- Your task -
From the data underneath, reproduce exactly the stretch that begins at the line with "X133223000Y-96774000D03*" and ends after the line with "X166497000Y-125603000D03*".

(Records from a data source)
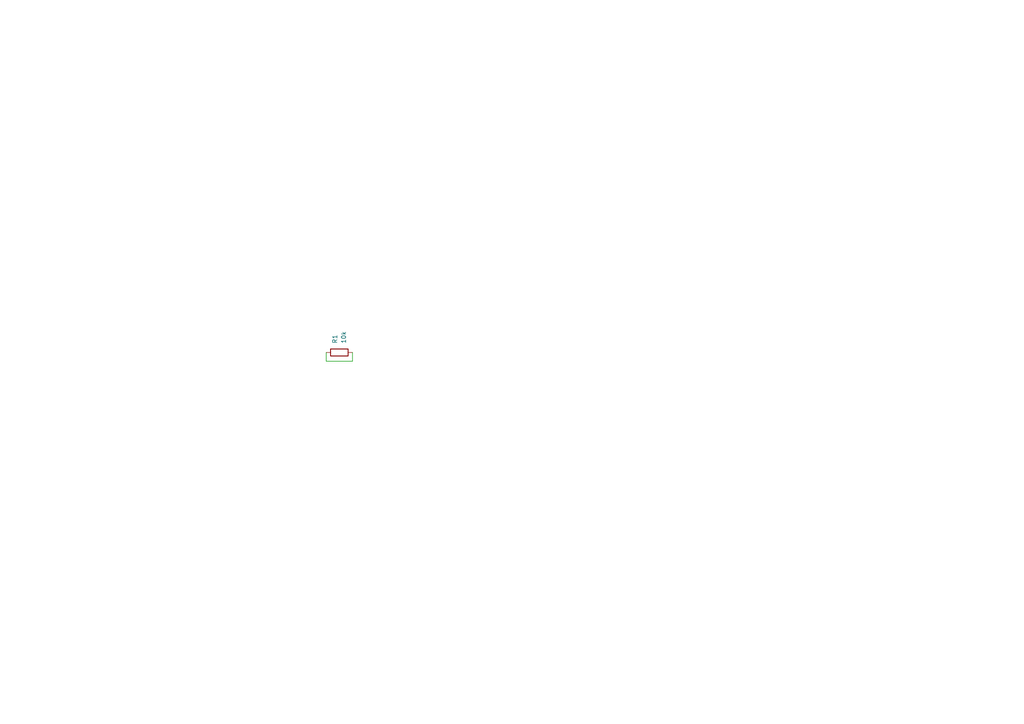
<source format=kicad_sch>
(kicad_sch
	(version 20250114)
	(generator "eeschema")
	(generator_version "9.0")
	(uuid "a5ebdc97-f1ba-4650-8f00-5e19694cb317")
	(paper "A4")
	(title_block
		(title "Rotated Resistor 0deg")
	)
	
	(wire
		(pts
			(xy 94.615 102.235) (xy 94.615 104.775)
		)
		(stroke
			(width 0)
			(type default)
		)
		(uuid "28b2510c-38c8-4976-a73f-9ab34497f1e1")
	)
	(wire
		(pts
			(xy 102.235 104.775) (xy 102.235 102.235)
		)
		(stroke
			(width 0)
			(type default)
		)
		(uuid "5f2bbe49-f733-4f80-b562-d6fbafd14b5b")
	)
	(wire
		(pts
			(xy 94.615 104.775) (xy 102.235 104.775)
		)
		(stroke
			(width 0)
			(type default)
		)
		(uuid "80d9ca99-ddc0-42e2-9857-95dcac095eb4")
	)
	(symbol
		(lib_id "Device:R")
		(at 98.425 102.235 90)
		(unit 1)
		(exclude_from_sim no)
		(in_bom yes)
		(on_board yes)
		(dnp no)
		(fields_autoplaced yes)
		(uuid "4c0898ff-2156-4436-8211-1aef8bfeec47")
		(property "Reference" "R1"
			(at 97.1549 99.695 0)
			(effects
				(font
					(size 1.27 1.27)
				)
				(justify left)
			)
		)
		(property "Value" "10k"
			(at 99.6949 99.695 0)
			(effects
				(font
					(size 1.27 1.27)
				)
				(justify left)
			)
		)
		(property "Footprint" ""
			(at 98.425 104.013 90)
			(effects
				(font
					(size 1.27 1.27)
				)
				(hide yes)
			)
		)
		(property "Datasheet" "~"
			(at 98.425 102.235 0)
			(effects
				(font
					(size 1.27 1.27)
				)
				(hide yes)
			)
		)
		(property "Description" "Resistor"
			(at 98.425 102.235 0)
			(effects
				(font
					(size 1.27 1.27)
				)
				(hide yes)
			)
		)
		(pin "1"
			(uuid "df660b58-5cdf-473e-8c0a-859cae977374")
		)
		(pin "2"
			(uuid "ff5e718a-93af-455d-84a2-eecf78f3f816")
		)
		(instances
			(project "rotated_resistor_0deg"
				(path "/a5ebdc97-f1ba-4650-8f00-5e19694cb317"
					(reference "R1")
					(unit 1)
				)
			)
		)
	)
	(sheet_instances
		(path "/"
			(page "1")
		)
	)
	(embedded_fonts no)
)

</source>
* * *
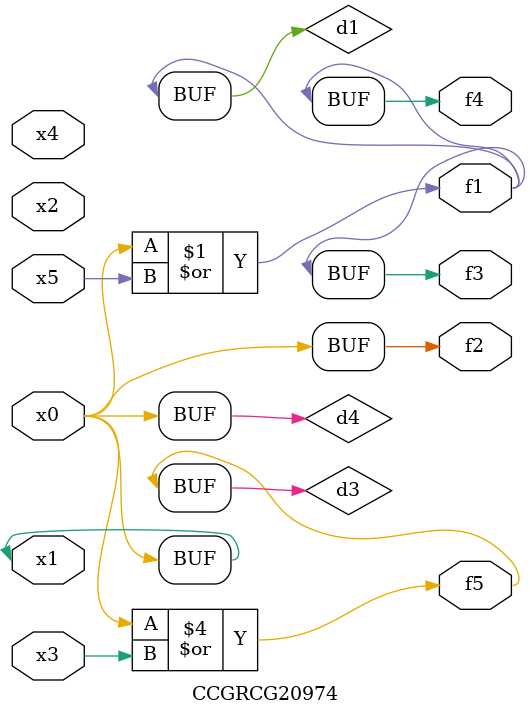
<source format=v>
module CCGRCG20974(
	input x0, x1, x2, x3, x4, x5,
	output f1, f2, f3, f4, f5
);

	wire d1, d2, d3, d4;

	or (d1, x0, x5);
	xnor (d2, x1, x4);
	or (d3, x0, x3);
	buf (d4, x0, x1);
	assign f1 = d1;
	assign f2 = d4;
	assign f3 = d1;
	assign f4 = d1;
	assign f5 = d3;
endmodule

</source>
--
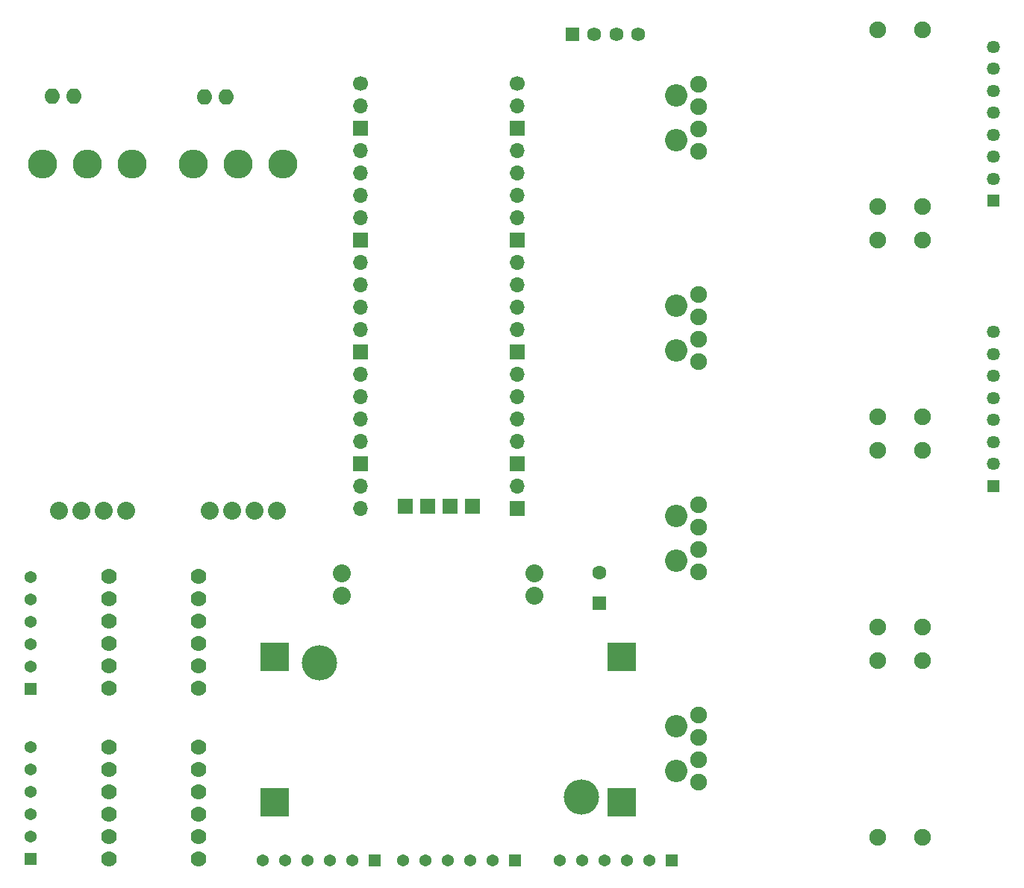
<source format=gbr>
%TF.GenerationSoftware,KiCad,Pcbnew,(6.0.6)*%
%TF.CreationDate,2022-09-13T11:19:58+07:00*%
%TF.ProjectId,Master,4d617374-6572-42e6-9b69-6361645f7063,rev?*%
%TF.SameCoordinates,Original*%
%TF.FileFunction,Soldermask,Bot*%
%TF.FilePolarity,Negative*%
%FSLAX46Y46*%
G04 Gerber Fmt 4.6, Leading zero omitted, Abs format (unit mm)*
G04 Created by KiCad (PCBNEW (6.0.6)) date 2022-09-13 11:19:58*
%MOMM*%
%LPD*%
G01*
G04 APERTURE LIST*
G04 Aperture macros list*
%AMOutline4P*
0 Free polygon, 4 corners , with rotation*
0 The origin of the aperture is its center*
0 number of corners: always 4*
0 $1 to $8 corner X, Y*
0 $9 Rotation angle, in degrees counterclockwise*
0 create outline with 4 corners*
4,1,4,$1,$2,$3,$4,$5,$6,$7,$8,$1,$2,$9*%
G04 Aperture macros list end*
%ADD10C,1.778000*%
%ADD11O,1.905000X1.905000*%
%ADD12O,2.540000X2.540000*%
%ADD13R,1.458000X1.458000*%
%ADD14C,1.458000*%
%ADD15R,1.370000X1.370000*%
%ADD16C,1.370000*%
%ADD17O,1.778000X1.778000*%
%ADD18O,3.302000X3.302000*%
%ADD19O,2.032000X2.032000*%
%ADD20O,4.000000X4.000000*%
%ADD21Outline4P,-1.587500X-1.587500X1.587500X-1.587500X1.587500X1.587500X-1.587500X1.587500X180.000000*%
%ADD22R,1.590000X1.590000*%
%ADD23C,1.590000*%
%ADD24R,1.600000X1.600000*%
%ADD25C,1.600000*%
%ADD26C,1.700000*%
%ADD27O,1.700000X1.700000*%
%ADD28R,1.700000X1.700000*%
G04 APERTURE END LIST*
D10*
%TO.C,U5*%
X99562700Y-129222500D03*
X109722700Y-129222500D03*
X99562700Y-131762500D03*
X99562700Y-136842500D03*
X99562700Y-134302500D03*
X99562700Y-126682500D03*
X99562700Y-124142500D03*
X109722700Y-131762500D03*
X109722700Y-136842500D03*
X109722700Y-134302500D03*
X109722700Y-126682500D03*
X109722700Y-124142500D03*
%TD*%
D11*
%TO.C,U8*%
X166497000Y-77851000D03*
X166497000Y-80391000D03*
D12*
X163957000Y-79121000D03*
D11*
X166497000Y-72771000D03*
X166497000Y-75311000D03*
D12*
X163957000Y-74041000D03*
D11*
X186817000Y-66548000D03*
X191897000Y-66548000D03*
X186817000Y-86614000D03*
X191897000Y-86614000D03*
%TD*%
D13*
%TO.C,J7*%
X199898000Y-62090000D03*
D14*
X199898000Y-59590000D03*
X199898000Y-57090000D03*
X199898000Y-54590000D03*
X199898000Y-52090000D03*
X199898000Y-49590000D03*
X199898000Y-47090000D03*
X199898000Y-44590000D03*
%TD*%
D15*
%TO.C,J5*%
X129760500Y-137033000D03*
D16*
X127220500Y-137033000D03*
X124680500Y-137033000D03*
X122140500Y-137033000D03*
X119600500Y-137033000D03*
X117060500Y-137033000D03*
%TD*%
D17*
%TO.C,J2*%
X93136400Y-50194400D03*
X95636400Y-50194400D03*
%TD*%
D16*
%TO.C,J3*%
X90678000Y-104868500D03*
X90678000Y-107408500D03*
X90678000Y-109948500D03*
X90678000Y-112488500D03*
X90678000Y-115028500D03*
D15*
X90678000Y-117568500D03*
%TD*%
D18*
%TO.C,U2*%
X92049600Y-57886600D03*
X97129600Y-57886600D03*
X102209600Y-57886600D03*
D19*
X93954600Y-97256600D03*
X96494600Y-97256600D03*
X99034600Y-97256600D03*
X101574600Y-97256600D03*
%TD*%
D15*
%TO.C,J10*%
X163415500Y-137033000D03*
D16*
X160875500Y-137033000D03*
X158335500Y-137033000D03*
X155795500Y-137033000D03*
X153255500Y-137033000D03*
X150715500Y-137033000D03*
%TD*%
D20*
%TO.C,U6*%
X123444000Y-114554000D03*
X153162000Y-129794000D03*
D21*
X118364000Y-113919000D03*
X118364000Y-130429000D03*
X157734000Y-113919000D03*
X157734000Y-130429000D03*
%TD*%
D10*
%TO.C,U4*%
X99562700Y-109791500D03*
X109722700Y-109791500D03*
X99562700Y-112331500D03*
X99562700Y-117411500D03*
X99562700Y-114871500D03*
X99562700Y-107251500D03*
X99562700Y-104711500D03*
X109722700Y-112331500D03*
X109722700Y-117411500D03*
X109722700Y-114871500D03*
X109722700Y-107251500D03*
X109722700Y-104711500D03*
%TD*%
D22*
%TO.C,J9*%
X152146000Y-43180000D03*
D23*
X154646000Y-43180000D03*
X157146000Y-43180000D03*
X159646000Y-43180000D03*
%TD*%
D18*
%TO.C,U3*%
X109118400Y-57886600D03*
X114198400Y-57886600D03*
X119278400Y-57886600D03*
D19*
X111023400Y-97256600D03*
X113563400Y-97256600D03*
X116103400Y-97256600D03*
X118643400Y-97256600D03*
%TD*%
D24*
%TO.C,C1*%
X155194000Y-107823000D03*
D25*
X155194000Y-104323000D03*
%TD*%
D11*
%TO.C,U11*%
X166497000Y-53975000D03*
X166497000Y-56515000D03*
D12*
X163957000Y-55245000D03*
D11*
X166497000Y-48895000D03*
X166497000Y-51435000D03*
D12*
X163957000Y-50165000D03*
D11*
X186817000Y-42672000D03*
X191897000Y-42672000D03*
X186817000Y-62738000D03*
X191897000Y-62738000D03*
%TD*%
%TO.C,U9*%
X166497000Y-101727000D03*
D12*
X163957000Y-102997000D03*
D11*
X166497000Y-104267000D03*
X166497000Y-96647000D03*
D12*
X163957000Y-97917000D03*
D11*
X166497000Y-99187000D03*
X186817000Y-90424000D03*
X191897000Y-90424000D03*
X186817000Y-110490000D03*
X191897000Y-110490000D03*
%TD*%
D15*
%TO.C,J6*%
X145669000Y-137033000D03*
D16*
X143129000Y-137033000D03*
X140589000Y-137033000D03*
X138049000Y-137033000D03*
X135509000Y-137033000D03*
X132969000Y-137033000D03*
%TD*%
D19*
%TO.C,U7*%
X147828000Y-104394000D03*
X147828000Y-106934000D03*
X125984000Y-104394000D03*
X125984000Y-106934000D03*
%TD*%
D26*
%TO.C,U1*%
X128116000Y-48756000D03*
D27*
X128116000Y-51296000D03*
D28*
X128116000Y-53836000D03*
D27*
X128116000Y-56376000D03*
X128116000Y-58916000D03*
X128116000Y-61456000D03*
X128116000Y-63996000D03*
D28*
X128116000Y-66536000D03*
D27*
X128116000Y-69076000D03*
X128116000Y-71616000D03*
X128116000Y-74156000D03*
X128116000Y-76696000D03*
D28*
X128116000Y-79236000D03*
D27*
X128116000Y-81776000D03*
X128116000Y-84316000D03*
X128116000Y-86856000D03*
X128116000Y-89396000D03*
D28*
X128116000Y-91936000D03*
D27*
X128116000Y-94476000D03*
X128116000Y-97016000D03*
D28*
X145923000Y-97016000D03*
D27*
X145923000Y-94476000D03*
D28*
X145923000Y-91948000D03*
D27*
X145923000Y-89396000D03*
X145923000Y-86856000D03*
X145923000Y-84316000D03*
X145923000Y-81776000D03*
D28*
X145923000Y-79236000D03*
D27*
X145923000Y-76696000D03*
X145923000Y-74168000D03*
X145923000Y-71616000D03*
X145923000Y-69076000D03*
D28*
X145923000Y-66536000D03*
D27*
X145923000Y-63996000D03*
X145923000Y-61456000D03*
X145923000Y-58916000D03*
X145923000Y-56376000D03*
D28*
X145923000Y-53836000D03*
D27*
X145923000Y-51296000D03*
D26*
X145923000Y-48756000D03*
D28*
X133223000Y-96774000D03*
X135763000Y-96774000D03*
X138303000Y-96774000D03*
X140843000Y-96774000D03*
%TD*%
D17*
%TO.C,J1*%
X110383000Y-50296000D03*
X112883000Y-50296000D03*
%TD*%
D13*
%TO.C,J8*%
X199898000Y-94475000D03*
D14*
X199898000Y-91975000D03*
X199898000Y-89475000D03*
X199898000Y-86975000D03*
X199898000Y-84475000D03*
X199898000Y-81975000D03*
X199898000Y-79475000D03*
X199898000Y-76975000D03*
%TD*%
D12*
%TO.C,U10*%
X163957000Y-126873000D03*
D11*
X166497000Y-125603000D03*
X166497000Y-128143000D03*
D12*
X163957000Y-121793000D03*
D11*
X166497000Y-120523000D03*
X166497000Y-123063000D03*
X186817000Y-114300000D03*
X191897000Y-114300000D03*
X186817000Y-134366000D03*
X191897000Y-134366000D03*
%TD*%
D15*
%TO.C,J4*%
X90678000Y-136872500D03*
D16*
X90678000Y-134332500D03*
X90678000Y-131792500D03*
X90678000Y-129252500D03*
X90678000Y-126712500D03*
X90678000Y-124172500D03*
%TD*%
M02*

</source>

- Output for this exercise -
X133223000Y-96774000D03*
X135763000Y-96774000D03*
X138303000Y-96774000D03*
X140843000Y-96774000D03*
%TD*%
D17*
%TO.C,J1*%
X110383000Y-50296000D03*
X112883000Y-50296000D03*
%TD*%
D13*
%TO.C,J8*%
X199898000Y-94475000D03*
D14*
X199898000Y-91975000D03*
X199898000Y-89475000D03*
X199898000Y-86975000D03*
X199898000Y-84475000D03*
X199898000Y-81975000D03*
X199898000Y-79475000D03*
X199898000Y-76975000D03*
%TD*%
D12*
%TO.C,U10*%
X163957000Y-126873000D03*
D11*
X166497000Y-125603000D03*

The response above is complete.